INFORMATION —
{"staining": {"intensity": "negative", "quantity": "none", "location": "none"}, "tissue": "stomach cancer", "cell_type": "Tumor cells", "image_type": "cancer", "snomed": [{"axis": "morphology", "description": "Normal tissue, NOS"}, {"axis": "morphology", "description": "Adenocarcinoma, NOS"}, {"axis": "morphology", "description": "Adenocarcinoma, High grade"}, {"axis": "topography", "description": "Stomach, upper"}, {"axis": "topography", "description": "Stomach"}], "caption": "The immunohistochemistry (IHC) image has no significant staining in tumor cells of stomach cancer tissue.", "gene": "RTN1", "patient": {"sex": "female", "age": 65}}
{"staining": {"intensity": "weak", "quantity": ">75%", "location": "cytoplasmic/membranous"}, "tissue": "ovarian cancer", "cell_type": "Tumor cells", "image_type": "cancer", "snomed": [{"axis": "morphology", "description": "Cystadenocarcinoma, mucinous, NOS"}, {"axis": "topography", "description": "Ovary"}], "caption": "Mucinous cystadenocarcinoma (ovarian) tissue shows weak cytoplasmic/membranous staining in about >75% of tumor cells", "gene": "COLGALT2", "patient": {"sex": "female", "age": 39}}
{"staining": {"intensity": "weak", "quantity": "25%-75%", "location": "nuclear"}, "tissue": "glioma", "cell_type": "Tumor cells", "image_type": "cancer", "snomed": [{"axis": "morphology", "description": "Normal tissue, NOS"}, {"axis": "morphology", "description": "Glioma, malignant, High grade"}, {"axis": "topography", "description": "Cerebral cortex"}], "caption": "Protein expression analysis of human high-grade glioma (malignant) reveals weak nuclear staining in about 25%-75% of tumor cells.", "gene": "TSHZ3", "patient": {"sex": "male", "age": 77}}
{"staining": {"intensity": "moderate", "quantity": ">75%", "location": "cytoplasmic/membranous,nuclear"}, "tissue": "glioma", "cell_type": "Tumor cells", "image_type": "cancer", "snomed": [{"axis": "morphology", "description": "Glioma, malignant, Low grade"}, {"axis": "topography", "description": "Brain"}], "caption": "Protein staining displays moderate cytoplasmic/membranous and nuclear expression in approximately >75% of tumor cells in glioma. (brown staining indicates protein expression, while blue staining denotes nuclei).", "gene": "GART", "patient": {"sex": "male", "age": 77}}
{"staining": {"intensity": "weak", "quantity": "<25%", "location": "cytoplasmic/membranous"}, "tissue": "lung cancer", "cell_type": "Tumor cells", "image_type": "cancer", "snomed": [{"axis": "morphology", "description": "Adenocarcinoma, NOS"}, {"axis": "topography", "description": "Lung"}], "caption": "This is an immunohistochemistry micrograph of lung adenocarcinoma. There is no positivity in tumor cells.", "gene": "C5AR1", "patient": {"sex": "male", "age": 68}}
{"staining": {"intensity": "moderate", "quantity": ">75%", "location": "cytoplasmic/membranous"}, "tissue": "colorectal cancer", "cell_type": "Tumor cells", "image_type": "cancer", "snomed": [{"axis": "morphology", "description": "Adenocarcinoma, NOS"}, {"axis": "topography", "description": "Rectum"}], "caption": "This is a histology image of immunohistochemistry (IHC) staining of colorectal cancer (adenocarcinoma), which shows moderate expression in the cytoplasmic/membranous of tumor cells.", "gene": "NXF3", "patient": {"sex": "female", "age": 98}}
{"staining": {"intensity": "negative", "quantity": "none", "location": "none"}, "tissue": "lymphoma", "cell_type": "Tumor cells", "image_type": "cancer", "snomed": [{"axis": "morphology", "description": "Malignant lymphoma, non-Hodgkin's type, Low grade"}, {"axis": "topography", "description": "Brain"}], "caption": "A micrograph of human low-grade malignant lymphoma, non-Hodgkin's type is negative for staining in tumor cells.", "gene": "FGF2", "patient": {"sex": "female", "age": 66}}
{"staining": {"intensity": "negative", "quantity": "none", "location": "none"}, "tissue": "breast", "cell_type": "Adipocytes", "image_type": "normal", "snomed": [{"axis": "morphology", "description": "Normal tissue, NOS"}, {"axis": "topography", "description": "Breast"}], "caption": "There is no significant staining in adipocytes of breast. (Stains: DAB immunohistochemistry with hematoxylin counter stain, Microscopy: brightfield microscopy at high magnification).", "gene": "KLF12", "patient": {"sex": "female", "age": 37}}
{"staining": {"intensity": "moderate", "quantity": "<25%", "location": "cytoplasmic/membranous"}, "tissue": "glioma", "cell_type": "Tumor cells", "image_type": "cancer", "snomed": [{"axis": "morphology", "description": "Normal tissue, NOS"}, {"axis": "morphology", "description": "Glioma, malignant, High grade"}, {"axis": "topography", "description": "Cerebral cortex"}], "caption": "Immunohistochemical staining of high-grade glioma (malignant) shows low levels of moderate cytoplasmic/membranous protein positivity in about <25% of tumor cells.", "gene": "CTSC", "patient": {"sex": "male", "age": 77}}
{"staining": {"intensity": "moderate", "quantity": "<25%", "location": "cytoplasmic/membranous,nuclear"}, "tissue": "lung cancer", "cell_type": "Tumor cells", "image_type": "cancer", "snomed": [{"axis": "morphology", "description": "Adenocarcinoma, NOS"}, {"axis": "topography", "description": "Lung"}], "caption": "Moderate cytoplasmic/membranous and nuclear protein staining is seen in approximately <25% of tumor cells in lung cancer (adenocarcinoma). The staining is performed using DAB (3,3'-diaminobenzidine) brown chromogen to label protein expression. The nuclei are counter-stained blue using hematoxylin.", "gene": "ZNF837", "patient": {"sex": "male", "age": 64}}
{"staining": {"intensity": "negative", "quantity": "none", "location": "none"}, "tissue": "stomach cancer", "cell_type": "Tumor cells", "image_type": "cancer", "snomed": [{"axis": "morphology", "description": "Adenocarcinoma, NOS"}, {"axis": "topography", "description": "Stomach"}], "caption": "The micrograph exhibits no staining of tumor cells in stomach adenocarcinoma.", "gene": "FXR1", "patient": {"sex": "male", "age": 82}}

ACTIVITY — Each line from the beginning of the entries to the line with "staining displays moderate" must be repeated exactly, with both end lines kept and no other lines given.

REPLY —
{"staining": {"intensity": "negative", "quantity": "none", "location": "none"}, "tissue": "stomach cancer", "cell_type": "Tumor cells", "image_type": "cancer", "snomed": [{"axis": "morphology", "description": "Normal tissue, NOS"}, {"axis": "morphology", "description": "Adenocarcinoma, NOS"}, {"axis": "morphology", "description": "Adenocarcinoma, High grade"}, {"axis": "topography", "description": "Stomach, upper"}, {"axis": "topography", "description": "Stomach"}], "caption": "The immunohistochemistry (IHC) image has no significant staining in tumor cells of stomach cancer tissue.", "gene": "RTN1", "patient": {"sex": "female", "age": 65}}
{"staining": {"intensity": "weak", "quantity": ">75%", "location": "cytoplasmic/membranous"}, "tissue": "ovarian cancer", "cell_type": "Tumor cells", "image_type": "cancer", "snomed": [{"axis": "morphology", "description": "Cystadenocarcinoma, mucinous, NOS"}, {"axis": "topography", "description": "Ovary"}], "caption": "Mucinous cystadenocarcinoma (ovarian) tissue shows weak cytoplasmic/membranous staining in about >75% of tumor cells", "gene": "COLGALT2", "patient": {"sex": "female", "age": 39}}
{"staining": {"intensity": "weak", "quantity": "25%-75%", "location": "nuclear"}, "tissue": "glioma", "cell_type": "Tumor cells", "image_type": "cancer", "snomed": [{"axis": "morphology", "description": "Normal tissue, NOS"}, {"axis": "morphology", "description": "Glioma, malignant, High grade"}, {"axis": "topography", "description": "Cerebral cortex"}], "caption": "Protein expression analysis of human high-grade glioma (malignant) reveals weak nuclear staining in about 25%-75% of tumor cells.", "gene": "TSHZ3", "patient": {"sex": "male", "age": 77}}
{"staining": {"intensity": "moderate", "quantity": ">75%", "location": "cytoplasmic/membranous,nuclear"}, "tissue": "glioma", "cell_type": "Tumor cells", "image_type": "cancer", "snomed": [{"axis": "morphology", "description": "Glioma, malignant, Low grade"}, {"axis": "topography", "description": "Brain"}], "caption": "Protein staining displays moderate cytoplasmic/membranous and nuclear expression in approximately >75% of tumor cells in glioma. (brown staining indicates protein expression, while blue staining denotes nuclei).", "gene": "GART", "patient": {"sex": "male", "age": 77}}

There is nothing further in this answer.